Sind diese Voraussetzungen nur zu einem bestimmten Grad erfüllt, so
handelt es sich um eine teilweise BU, bei der sich der Leistungsumfang
nach der vereinbarten Regelung richtet. In diesem Kontext sollte berücksichtigt
werden, daß es für einen begutachtenden Arzt sehr schwierig sein kann,
einen konkreten und genauen Prozentsatz der BU festzulegen. Deshalb
kommt es gerade an der Grenze der 50-%-Regelung, die sich am Markt
durchgesetzt hat, vermehrt zu Meinungsverschiedenheiten zwischen den
beteiligten Parteien.
Haben die Voraussetzungen für die vollständige bzw. teilweise BU mindestens
sechs Monate lang ununterbrochen bestanden, so gilt die Fortdauer
dieses Zustandes als BU.
Die Vetragsbestimmungen enthalten eine ganze Reihe von unbestimmten
Rechtsbegriffen, deren Inhaltsinterpretation die Voraussetzung für
die Leistungsprüfung beim Versicherer, aber auch beim Arzt und Gutachter,
ist. Zum Nachweis der BU werden ausführliche ärztliche Berichte über
Ursache, Beginn, Art, Verlauf, voraussichtliche Dauer und Grad der
BU verlangt. Die ärztliche Beurteilung ist die entscheidende Grundlage
für die abschließende Prüfung durch den Versicherer.

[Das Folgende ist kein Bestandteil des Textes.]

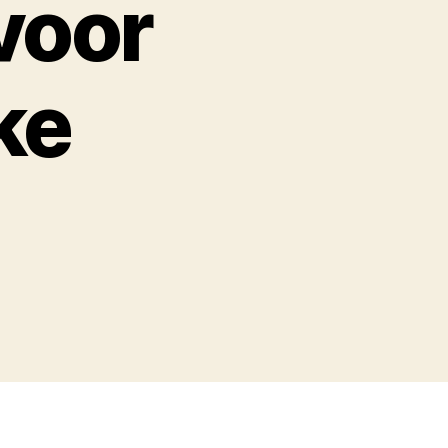
voor
ke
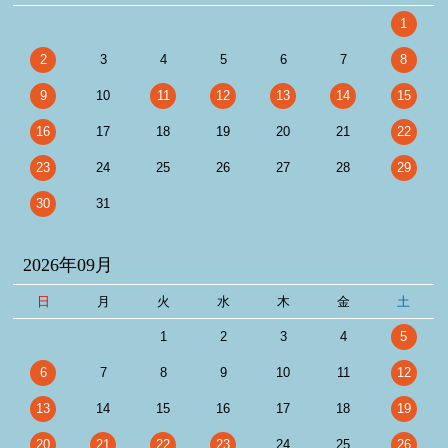
1
2
3
4
5
6
7
8
9
10
11
12
13
14
15
16
17
18
19
20
21
22
23
24
25
26
27
28
29
30
31
2026年09月
日
月
火
水
木
金
土
1
2
3
4
5
6
7
8
9
10
11
12
13
14
15
16
17
18
19
20
21
22
23
24
25
26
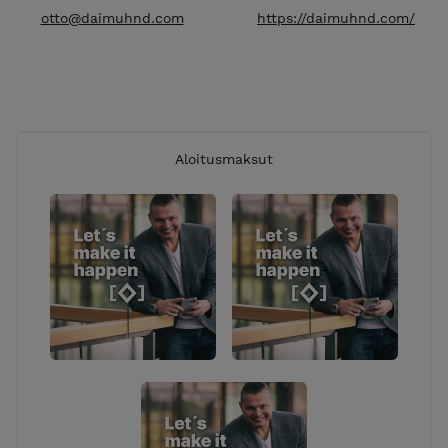
otto@daimuhnd.com
https://daimuhnd.com/
Aloitusmaksut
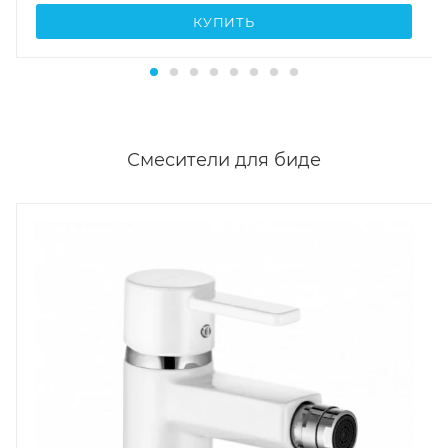
КУПИТЬ
Смесители для биде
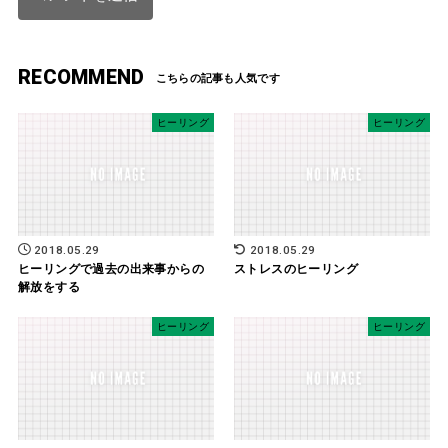
RECOMMEND
ヒーリング
ヒーリング
2018.05.29
2018.05.29
ヒーリングで過去の出来事からの
ストレスのヒーリング
解放をする
ヒーリング
ヒーリング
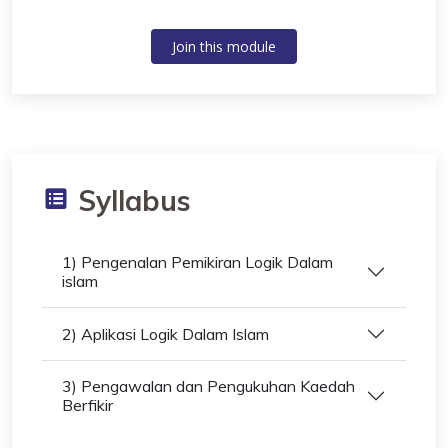
Join this module
Syllabus
1) Pengenalan Pemikiran Logik Dalam
islam
2) Aplikasi Logik Dalam Islam
3) Pengawalan dan Pengukuhan Kaedah
Berfikir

Zwischen dem BU-Begriff in der Lebensversicherung, dem Berufsunfähigkeitsbegriff der gesetzlichen Rentenversicherung und dem Invaliditätsbegriff in
der privaten Unfallversicherung bestehen ganz wesentliche Unterschiede.
Daher präjudiziert eine Rentengewährung durch die gesetzliche Rentenversicherung
noch keinesfalls die des Lebensversicherers, ebensowenig die Anerkennung
einer Minderung der Erwerbsfähigkeit durch das Versorgungsamt aufgrund
des Schwerbehindertengesetztes. In der privaten Unfallversicherung
ist die Leistungsgewährung davon abhängig, dass eine dauernde Beeinträchtigung
der körperlichen oder geistigen Leistungsfähigkeit der versicherten
Person eingetreten ist, also eine Dauerschädigung und eine Invalidität
vorliegt. Diese medizinische Beurteilung erfolgt anhand der sog. Gliedertaxe
und losgelöst von irgendwelchen beruflichen Aspekten. |
Besonderheit, bei der sogenannten Dienstunfähigkeitsversicherung reicht die durch den Dienstherren bestätigte Dienstunfähigkeit für einen Leistungsanspruch auf die versicherte Rente aus.